[Dataset entries]
**********

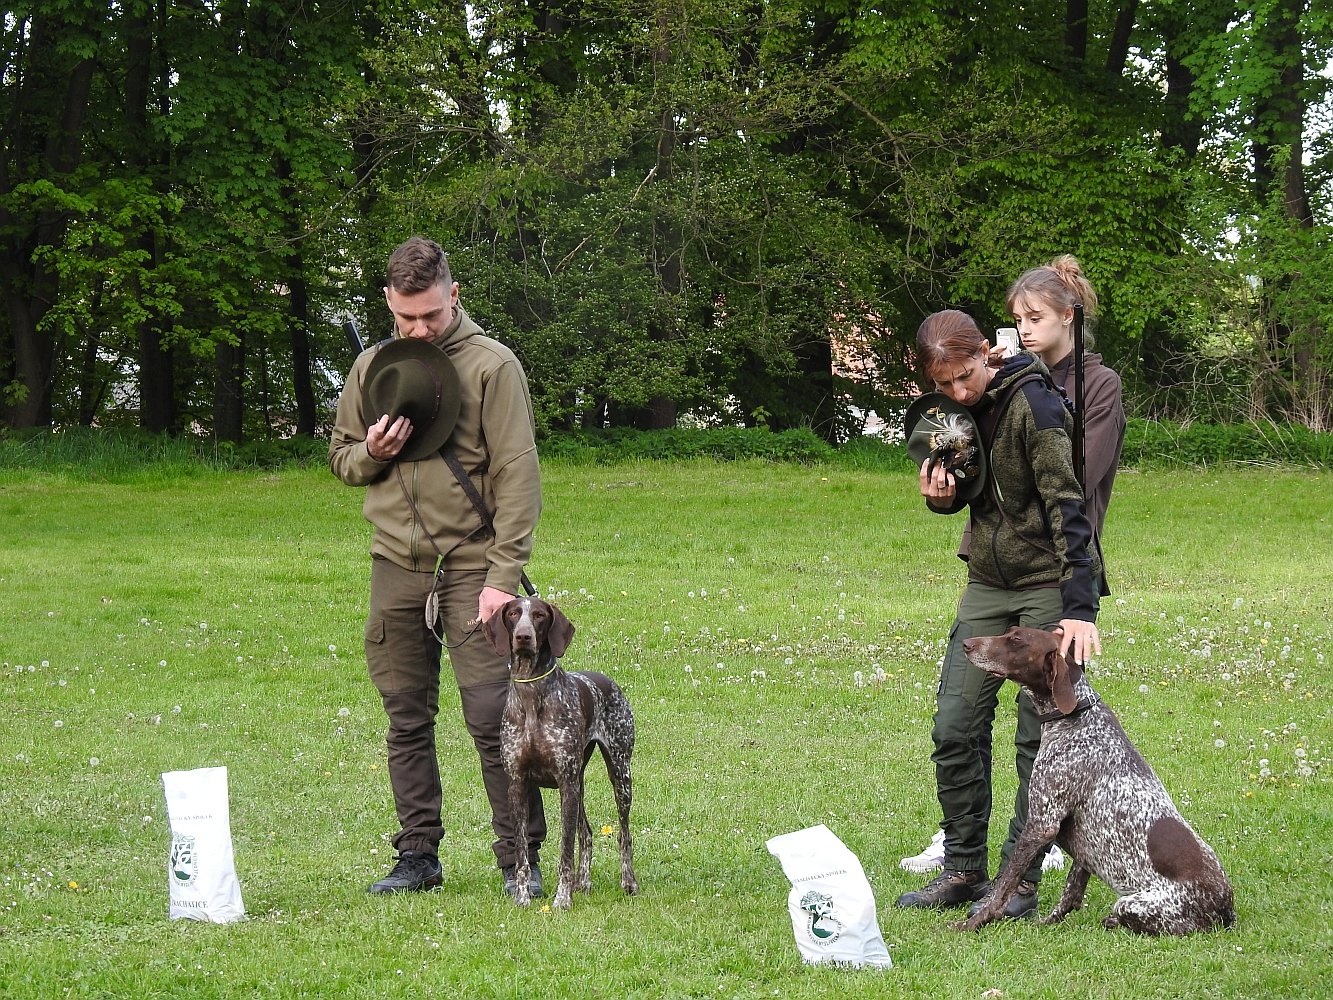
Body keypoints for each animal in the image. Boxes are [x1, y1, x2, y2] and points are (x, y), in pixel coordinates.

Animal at [484, 597, 638, 909]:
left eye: (539, 615)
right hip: (579, 783)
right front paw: (522, 897)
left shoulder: (566, 783)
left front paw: (562, 899)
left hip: (619, 773)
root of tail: (607, 681)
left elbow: (565, 849)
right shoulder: (517, 784)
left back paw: (628, 882)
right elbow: (521, 852)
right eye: (514, 613)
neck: (532, 694)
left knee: (623, 833)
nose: (523, 636)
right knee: (587, 833)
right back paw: (584, 882)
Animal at [959, 626, 1235, 935]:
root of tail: (1227, 912)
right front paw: (1048, 922)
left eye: (1016, 640)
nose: (966, 644)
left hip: (1133, 904)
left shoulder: (1041, 824)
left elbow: (1003, 887)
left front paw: (974, 922)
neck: (1077, 718)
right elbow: (1070, 893)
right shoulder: (1084, 847)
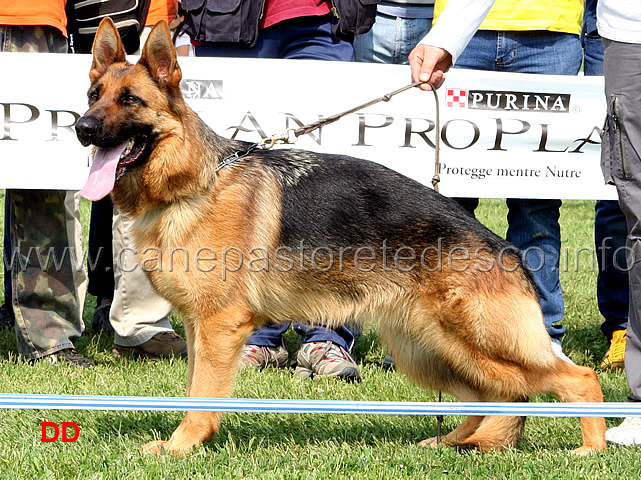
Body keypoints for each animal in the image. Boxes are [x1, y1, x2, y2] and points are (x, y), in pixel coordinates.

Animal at [75, 17, 604, 454]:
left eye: (130, 100)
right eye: (93, 96)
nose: (82, 128)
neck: (195, 182)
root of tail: (505, 250)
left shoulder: (219, 326)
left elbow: (202, 395)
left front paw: (180, 447)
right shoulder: (199, 327)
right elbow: (192, 388)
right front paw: (183, 443)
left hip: (480, 342)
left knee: (575, 378)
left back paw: (591, 448)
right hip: (431, 351)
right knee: (494, 397)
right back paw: (449, 442)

**********

What to work on: All lines after and including the one with "left elbow: (565, 849)", through the end of the entries above, should be output exactly and by themselves. The pictures are to be left out.

Response for this exercise:
left elbow: (565, 849)
right shoulder: (517, 784)
left back paw: (628, 882)
right elbow: (521, 852)
right eye: (514, 613)
neck: (532, 694)
left knee: (623, 833)
nose: (523, 636)
right knee: (587, 833)
right back paw: (584, 882)
Animal at [959, 626, 1235, 935]:
root of tail: (1227, 912)
right front paw: (1048, 922)
left eye: (1016, 640)
nose: (966, 644)
left hip: (1133, 904)
left shoulder: (1041, 824)
left elbow: (1003, 887)
left front paw: (974, 922)
neck: (1077, 718)
right elbow: (1070, 893)
right shoulder: (1084, 847)
Body keypoints for each animal in the image. Boxes are [x1, y1, x2, y2] and points are (x, y), in pixel coordinates.

Animal at [75, 17, 604, 454]:
left eye: (130, 100)
right eye: (93, 96)
nose: (82, 128)
neck: (195, 182)
root of tail: (505, 250)
left shoulder: (219, 326)
left elbow: (202, 395)
left front paw: (180, 447)
right shoulder: (199, 327)
right elbow: (192, 388)
right front paw: (183, 443)
left hip: (480, 342)
left knee: (575, 378)
left back paw: (591, 448)
right hip: (431, 351)
right knee: (494, 397)
right back paw: (449, 442)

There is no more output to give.